In recent weeks, the mammoth Friday edition of Vechernii Bishkek, the newspaper of record for Russian-speaking Bishkek, has featured two full-page editorials warning that “the future of the secular state” is in danger.
The editorials toe the dominant government line, reciting recent Security Council warnings about a dangerous lack of religious education among imams who could lead Muslims astray, and the number of extremists operating in Kyrgyzstan, as proof of the danger of increasing religious belief in Kyrgyzstan.
So one would have expected the October 14 editorial to reference the “terrorist” hunt last week, in which one individual was shot dead near Osh and 10 more arrested. Perhaps the government’s story -- that the arrests disrupted a multi-ethnic Islamic Jihad Union cell determined to destabilize the country ahead of a presidential election on October 30 -- was too much for even Vechernii Bishkek to stomach.

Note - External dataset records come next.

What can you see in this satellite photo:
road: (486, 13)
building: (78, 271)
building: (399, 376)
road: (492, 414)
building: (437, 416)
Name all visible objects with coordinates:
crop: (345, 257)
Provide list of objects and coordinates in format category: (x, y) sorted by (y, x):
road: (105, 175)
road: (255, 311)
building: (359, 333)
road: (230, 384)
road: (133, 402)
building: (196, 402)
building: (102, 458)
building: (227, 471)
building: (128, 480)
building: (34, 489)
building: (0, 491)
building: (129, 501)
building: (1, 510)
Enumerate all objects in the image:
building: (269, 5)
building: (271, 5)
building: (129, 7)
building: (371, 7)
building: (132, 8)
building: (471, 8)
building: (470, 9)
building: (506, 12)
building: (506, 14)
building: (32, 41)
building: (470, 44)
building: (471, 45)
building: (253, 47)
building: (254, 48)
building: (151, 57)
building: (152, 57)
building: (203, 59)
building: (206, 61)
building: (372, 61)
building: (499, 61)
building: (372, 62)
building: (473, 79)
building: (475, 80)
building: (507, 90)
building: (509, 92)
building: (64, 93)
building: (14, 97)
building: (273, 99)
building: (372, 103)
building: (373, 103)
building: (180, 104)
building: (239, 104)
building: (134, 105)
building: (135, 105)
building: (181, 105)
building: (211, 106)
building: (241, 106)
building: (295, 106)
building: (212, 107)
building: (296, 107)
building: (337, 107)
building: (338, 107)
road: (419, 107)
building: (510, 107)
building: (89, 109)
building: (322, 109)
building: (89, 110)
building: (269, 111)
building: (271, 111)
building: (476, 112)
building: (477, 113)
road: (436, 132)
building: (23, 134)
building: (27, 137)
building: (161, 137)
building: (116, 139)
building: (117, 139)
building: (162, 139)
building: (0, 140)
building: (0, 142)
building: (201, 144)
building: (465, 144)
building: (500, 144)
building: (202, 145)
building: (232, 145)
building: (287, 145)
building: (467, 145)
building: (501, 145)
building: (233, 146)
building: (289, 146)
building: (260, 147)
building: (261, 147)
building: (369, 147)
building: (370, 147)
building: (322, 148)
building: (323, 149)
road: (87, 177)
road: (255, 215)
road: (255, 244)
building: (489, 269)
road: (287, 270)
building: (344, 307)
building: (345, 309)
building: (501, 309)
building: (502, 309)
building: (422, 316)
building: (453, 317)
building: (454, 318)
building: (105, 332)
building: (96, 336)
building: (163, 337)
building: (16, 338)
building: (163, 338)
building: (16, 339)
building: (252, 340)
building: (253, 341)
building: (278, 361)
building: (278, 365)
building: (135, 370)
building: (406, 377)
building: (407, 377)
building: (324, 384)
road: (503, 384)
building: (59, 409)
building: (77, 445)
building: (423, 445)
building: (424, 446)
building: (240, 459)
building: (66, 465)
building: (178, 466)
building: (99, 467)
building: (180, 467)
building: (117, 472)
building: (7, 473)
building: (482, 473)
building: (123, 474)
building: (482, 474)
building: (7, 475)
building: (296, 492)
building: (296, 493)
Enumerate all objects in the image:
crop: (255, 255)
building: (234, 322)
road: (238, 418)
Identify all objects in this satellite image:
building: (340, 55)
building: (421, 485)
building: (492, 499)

Yet the October 14 editorial does sound the alarm about “groups of partisans of different varieties of Islam” working within the state-sponsored Muslim Spiritual Board, or Muftiate. On this score, Mufti Chubak hajji Jalilov appears to have gotten the message.

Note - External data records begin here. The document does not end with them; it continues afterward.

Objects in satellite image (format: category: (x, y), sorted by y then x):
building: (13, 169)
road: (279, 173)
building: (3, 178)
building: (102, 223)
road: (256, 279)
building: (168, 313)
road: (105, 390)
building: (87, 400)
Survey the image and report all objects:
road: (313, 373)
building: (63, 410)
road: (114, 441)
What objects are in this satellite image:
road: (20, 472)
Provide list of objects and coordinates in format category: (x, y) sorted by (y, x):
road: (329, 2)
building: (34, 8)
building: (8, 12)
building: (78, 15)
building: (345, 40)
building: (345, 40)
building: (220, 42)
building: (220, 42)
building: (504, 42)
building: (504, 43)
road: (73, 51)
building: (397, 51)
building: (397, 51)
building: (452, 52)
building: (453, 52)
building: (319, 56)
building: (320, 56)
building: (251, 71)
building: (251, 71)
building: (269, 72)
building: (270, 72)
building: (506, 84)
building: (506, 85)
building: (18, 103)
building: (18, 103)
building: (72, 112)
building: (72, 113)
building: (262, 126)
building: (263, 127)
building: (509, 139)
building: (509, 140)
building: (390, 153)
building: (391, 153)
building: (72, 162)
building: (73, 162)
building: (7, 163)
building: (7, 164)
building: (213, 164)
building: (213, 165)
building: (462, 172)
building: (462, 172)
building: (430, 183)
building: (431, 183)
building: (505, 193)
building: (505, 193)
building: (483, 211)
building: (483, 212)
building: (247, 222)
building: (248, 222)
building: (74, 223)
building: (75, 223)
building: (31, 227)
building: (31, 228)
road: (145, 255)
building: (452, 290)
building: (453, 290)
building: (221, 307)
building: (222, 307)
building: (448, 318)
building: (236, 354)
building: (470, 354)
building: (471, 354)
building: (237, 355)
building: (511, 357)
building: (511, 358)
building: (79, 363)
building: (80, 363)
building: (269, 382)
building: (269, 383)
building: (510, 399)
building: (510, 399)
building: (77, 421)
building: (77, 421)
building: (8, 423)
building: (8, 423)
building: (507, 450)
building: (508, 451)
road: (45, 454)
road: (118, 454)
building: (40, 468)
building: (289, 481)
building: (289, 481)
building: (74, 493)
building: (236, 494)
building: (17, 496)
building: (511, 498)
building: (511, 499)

Last month, after stoking protests over a de facto ban on headscarves in public schools, the Muftiate quickly retreated and backed the government line – that no ban was in place. Islamic civil society groups were not satisfied, however, and some may now be taking their anger to the mosque.
On October 6, the mufti described what he called “provocations” at mosques around Bishkek – presumably by radical elements – when women wearing black hijab stormed into mosques and called on the congregants to defend their rights.
The mufti said, without providing specifics, that the protests were “political games” aimed at destabilizing the country in the pre-election period. A worshipper who witnessed a hijab-clad malcontent at the city’s main mosque, however, told EurasiaNet.org her protest did not appear organized, and that, besides, only one woman was involved.
When even the country’s highest-ranking Muslim cleric feels compelled to play the “destabilizing Muslim” card, it seems unlikely society will quietly accept the growing influence of Islam in public life. A genuinely “new conception of state policy in the religious sphere,” as Vechernii Bishkek calls for, seems very far away indeed.